In this powerful book, Herminia Ibarra presents a new model for career reinvention that flies in the face of everything we’ve learned from “career experts.” While common wisdom holds that we must first know what we want to do before we can act, Ibarra argues that this advice is backward. Knowing, she says, is the result of doing and experimenting. Career transition is not a straight path toward some predetermined identity, but a crooked journey along which we try on a host of “possible selves” we might become.
Based on her in-depth research on professionals and managers in transition, Ibarra outlines an active process of career reinvention that leverages three ways of “working identity”: experimenting with new professional activities, interacting in new networks of people, and making sense of what is happening to us in light of emerging possibilities.
Through engrossing stories—from a literature professor turned stockbroker to an investment banker turned novelist—Ibarra reveals a set of guidelines that all successful reinventions share. She explores specific ways that hopeful career changers of any background can:
–Explore possible selves
-Craft and execute “identity experiments”

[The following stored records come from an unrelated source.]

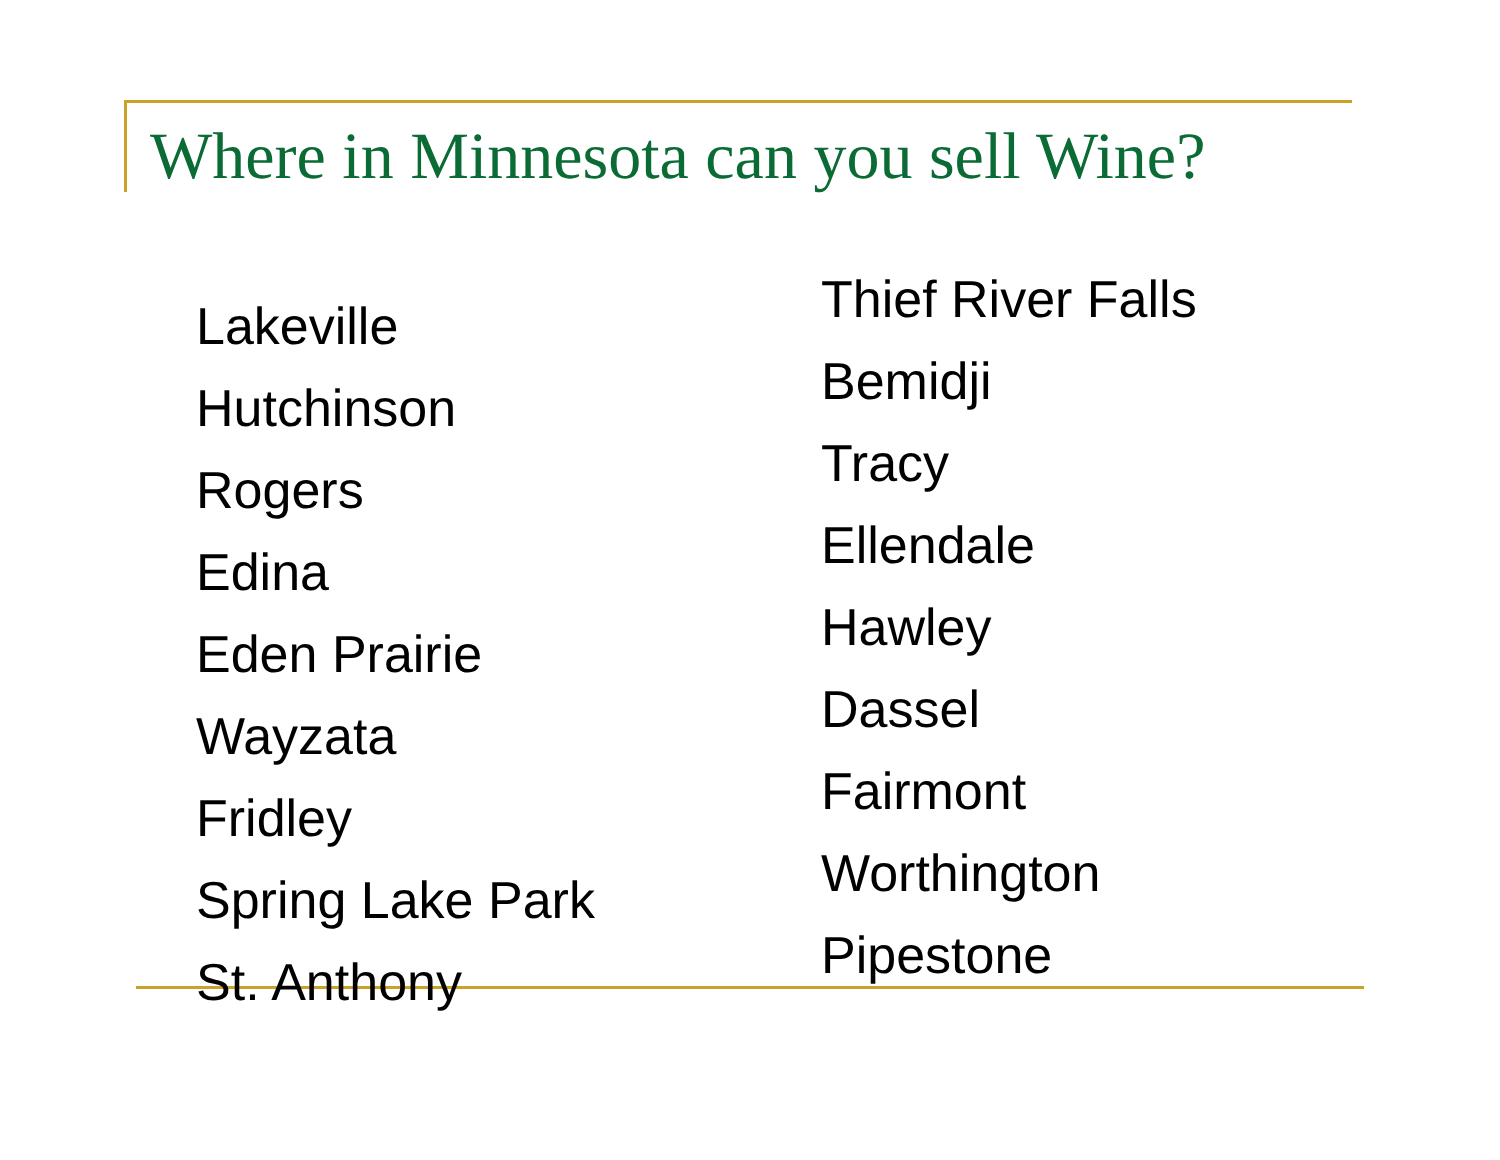Where in Minnesota can you sell Wine?
Lakeville
Hutchinson
Rogers
Edina
Eden Prairie
Wayzata
Fridley
Spring Lake Park
St. Anthony
Thief River Falls
Bemidji
Tracy
Ellendale
Hawley
Dassel
Fairmont
Worthington
Pipestone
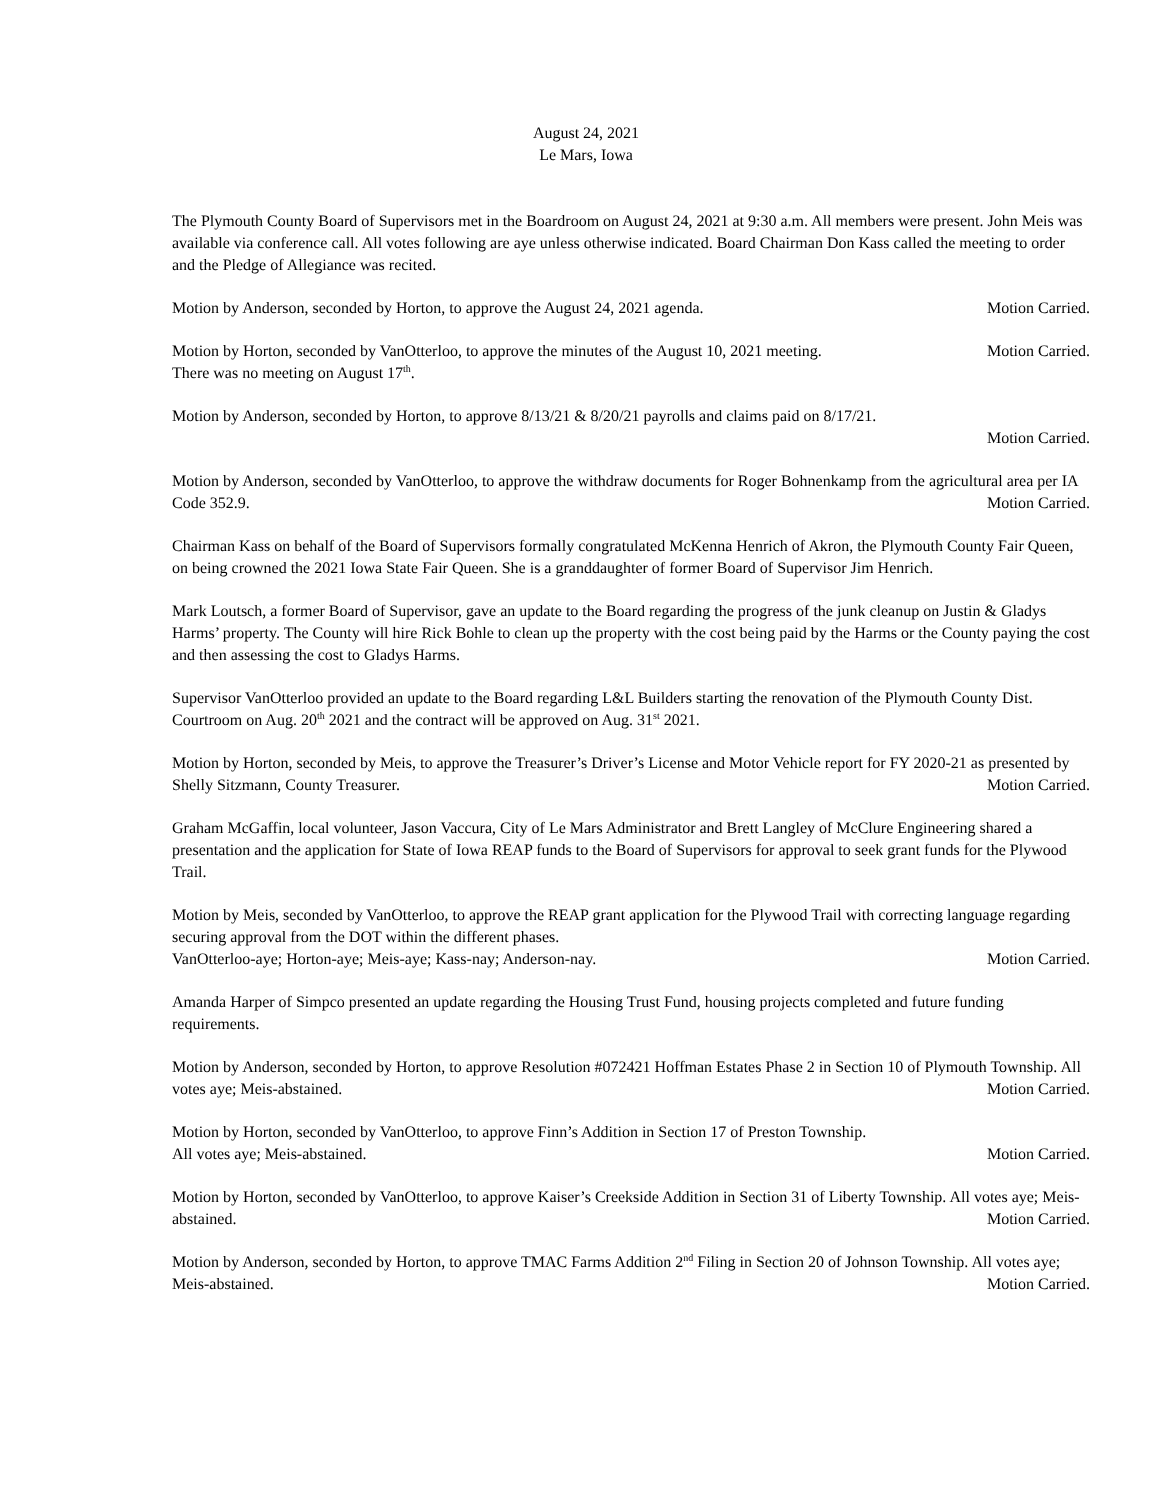August 24, 2021
Le Mars, Iowa
The Plymouth County Board of Supervisors met in the Boardroom on August 24, 2021 at 9:30 a.m. All members were present. John Meis was available via conference call. All votes following are aye unless otherwise indicated. Board Chairman Don Kass called the meeting to order and the Pledge of Allegiance was recited.
Motion by Anderson, seconded by Horton, to approve the August 24, 2021 agenda. Motion Carried.
Motion by Horton, seconded by VanOtterloo, to approve the minutes of the August 10, 2021 meeting. Motion Carried.
There was no meeting on August 17<sup>th</sup>.
Motion by Anderson, seconded by Horton, to approve 8/13/21 & 8/20/21 payrolls and claims paid on 8/17/21.
Motion Carried.
Motion by Anderson, seconded by VanOtterloo, to approve the withdraw documents for Roger Bohnenkamp from the agricultural area per IA Code 352.9. Motion Carried.
Chairman Kass on behalf of the Board of Supervisors formally congratulated McKenna Henrich of Akron, the Plymouth County Fair Queen, on being crowned the 2021 Iowa State Fair Queen. She is a granddaughter of former Board of Supervisor Jim Henrich.
Mark Loutsch, a former Board of Supervisor, gave an update to the Board regarding the progress of the junk cleanup on Justin & Gladys Harms’ property. The County will hire Rick Bohle to clean up the property with the cost being paid by the Harms or the County paying the cost and then assessing the cost to Gladys Harms.
Supervisor VanOtterloo provided an update to the Board regarding L&L Builders starting the renovation of the Plymouth County Dist. Courtroom on Aug. 20<sup>th</sup> 2021 and the contract will be approved on Aug. 31<sup>st</sup> 2021.
Motion by Horton, seconded by Meis, to approve the Treasurer’s Driver’s License and Motor Vehicle report for FY 2020-21 as presented by Shelly Sitzmann, County Treasurer. Motion Carried.
Graham McGaffin, local volunteer, Jason Vaccura, City of Le Mars Administrator and Brett Langley of McClure Engineering shared a presentation and the application for State of Iowa REAP funds to the Board of Supervisors for approval to seek grant funds for the Plywood Trail.
Motion by Meis, seconded by VanOtterloo, to approve the REAP grant application for the Plywood Trail with correcting language regarding securing approval from the DOT within the different phases.
VanOtterloo-aye; Horton-aye; Meis-aye; Kass-nay; Anderson-nay. Motion Carried.
Amanda Harper of Simpco presented an update regarding the Housing Trust Fund, housing projects completed and future funding requirements.
Motion by Anderson, seconded by Horton, to approve Resolution #072421 Hoffman Estates Phase 2 in Section 10 of Plymouth Township. All votes aye; Meis-abstained. Motion Carried.
Motion by Horton, seconded by VanOtterloo, to approve Finn’s Addition in Section 17 of Preston Township.
All votes aye; Meis-abstained. Motion Carried.
Motion by Horton, seconded by VanOtterloo, to approve Kaiser’s Creekside Addition in Section 31 of Liberty Township. All votes aye; Meis-abstained. Motion Carried.
Motion by Anderson, seconded by Horton, to approve TMAC Farms Addition 2<sup>nd</sup> Filing in Section 20 of Johnson Township. All votes aye; Meis-abstained. Motion Carried.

-Create “small wins” that keep momentum going
-Survive the rocky period between career identities
-Connect with role models and mentors who can ease the transition
-Make time for reflection—without missing out on windows of opportunity
-Decide when to abandon the old path in order to follow the new
-Arrange new events into a coherent story of who we are becoming.
A call to the dreamer in each of us, Working Identity explores the process for crafting a more fulfilling future. Where we end up may surprise us.